Given exercise: Pick out every line in the material below that contains the string "operationType", and reproduce each such line in full.
------------------------------
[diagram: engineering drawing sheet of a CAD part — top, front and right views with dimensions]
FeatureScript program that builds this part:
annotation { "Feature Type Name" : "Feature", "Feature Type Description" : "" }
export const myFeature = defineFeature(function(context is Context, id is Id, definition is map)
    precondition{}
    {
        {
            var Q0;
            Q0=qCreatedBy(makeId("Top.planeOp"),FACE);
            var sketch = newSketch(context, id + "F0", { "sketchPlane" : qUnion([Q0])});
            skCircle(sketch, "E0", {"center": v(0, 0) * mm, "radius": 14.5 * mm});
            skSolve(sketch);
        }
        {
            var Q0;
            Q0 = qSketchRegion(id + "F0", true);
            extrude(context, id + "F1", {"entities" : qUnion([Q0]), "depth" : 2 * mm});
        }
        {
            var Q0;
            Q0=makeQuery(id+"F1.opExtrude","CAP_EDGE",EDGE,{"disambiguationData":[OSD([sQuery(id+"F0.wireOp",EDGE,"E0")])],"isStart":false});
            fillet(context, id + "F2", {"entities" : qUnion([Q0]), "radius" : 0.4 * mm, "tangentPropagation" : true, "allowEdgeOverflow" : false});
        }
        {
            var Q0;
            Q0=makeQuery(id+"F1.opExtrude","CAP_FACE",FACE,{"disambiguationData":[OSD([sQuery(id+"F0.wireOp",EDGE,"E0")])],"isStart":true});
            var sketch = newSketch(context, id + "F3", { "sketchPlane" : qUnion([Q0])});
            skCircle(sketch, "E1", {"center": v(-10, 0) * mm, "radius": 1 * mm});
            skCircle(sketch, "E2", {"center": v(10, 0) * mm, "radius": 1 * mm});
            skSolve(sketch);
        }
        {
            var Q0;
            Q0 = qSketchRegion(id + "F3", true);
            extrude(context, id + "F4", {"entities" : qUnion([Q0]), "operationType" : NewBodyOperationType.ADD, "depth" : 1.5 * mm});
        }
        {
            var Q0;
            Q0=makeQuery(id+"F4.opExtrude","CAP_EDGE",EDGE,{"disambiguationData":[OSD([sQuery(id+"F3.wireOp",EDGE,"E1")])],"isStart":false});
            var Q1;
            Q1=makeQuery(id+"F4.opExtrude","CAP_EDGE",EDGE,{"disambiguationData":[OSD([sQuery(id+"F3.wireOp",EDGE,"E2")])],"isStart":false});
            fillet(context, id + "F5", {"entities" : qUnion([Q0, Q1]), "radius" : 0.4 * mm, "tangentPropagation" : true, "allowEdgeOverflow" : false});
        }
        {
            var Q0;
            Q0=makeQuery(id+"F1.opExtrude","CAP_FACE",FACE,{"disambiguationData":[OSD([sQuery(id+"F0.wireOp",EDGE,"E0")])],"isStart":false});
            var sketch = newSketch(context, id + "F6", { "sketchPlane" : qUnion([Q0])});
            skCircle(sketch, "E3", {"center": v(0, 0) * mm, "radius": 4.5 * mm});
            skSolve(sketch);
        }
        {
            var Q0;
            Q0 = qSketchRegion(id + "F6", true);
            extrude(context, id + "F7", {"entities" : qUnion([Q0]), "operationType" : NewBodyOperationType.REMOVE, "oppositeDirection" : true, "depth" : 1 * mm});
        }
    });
------------------------------
The completed task:
            extrude(context, id + "F4", {"entities" : qUnion([Q0]), "operationType" : NewBodyOperationType.ADD, "depth" : 1.5 * mm});
            extrude(context, id + "F7", {"entities" : qUnion([Q0]), "operationType" : NewBodyOperationType.REMOVE, "oppositeDirection" : true, "depth" : 1 * mm});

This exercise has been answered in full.